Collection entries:
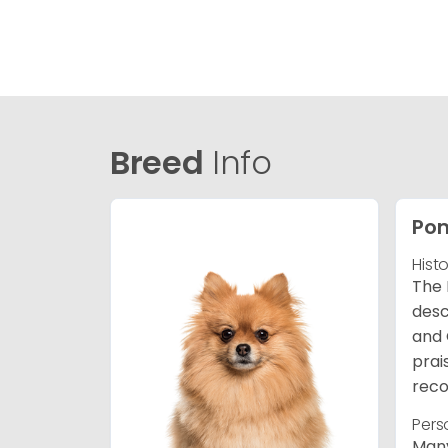
Breed
Info
Po
Hist
The 
desc
and 
prai
reco
Pers
Many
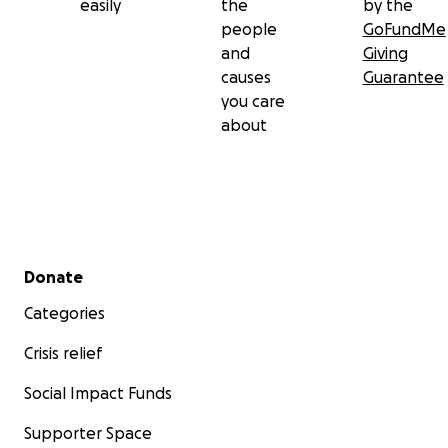
easily
the
by the
people
GoFundMe
and
Giving
causes
Guarantee
you care
about
Secondary menu
Donate
Categories
Crisis relief
Social Impact Funds
Supporter Space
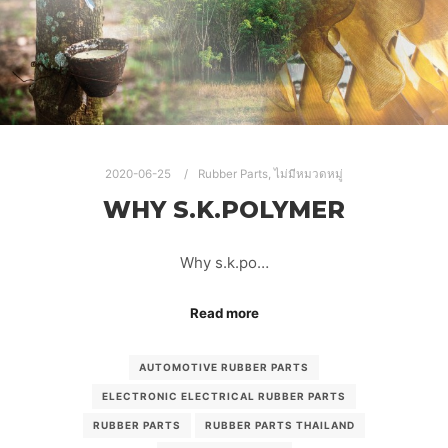
RUBBER PARTS
RUBBER PARTS THAILAND
RUBBER PRODUCTS
2020-06-25
Rubber Parts
,
ไม่มีหมวดหมู่
WHY S.K.POLYMER
Why s.k.po…
Read more
AUTOMOTIVE RUBBER PARTS
ELECTRONIC ELECTRICAL RUBBER PARTS
RUBBER PARTS
RUBBER PARTS THAILAND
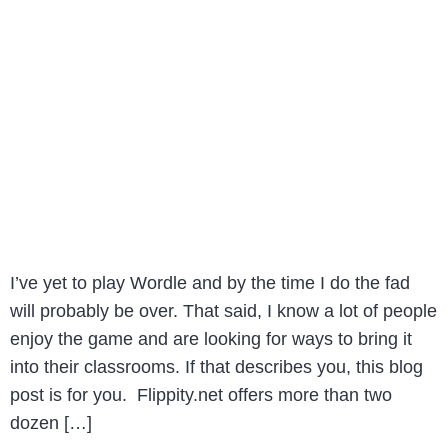
I’ve yet to play Wordle and by the time I do the fad
will probably be over. That said, I know a lot of people
enjoy the game and are looking for ways to bring it
into their classrooms. If that describes you, this blog
post is for you. Flippity.net offers more than two
dozen […]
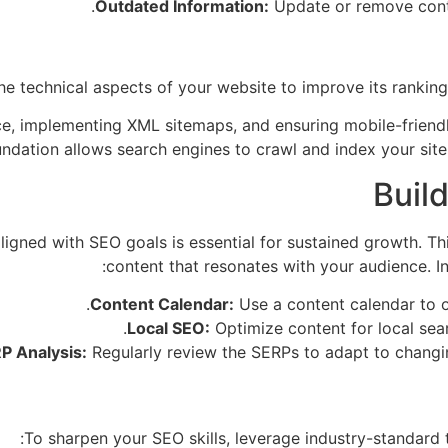
Outdated Information:
Update or remove conte
 technical aspects of your website to improve its ranking 
, implementing XML sitemaps, and ensuring mobile-friendlin
undation allows search engines to crawl and index your site e
Buil
ligned with SEO goals is essential for sustained growth. Th
content that resonates with your audience. In
Content Calendar:
Use a content calendar to o
Local SEO:
Optimize content for local sear
P Analysis:
Regularly review the SERPs to adapt to changin
To sharpen your SEO skills, leverage industry-standard to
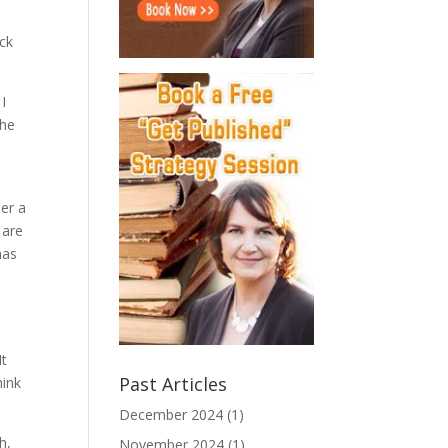
ick
 I
the
der a
 are
has
It
Past Articles
hink
December 2024
(1)
h,
November 2024
(1)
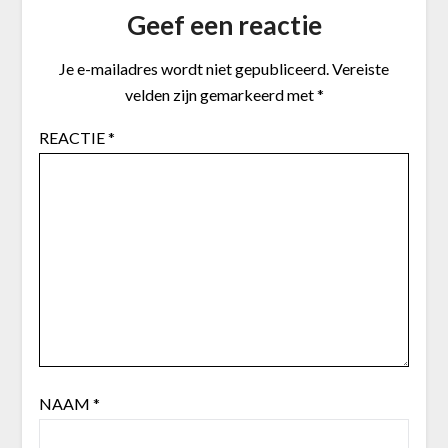
Geef een reactie
Je e-mailadres wordt niet gepubliceerd.
Vereiste
velden zijn gemarkeerd met
*
REACTIE
*
NAAM
*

> _Exercise prompt_
The records above are to be repeated exactly, apart from their pictures.

> _Response to this exercise_
Breed
Info
Po
Hist
The 
desc
and 
prai
reco
Pers
Many
easily
the
by the
people
GoFundMe
and
Giving
causes
Guarantee
you care
about
Secondary menu
Donate
Categories
Crisis relief
Social Impact Funds
Supporter Space
RUBBER PARTS
RUBBER PARTS THAILAND
RUBBER PRODUCTS
2020-06-25
Rubber Parts
,
ไม่มีหมวดหมู่
WHY S.K.POLYMER
Why s.k.po…
Read more
AUTOMOTIVE RUBBER PARTS
ELECTRONIC ELECTRICAL RUBBER PARTS
RUBBER PARTS
RUBBER PARTS THAILAND
I’ve yet to play Wordle and by the time I do the fad
will probably be over. That said, I know a lot of people
enjoy the game and are looking for ways to bring it
into their classrooms. If that describes you, this blog
post is for you. Flippity.net offers more than two
dozen […]
Outdated Information:
Update or remove conte
 technical aspects of your website to improve its ranking 
, implementing XML sitemaps, and ensuring mobile-friendlin
undation allows search engines to crawl and index your site e
Buil
ligned with SEO goals is essential for sustained growth. Th
content that resonates with your audience. In
Content Calendar:
Use a content calendar to o
Local SEO:
Optimize content for local sear
P Analysis:
Regularly review the SERPs to adapt to changin
To sharpen your SEO skills, leverage industry-standard to
ick
 I
the
der a
 are
has
It
Past Articles
hink
December 2024
(1)
h,
November 2024
(1)
Geef een reactie
Je e-mailadres wordt niet gepubliceerd.
Vereiste
velden zijn gemarkeerd met
*
REACTIE
*
NAAM
*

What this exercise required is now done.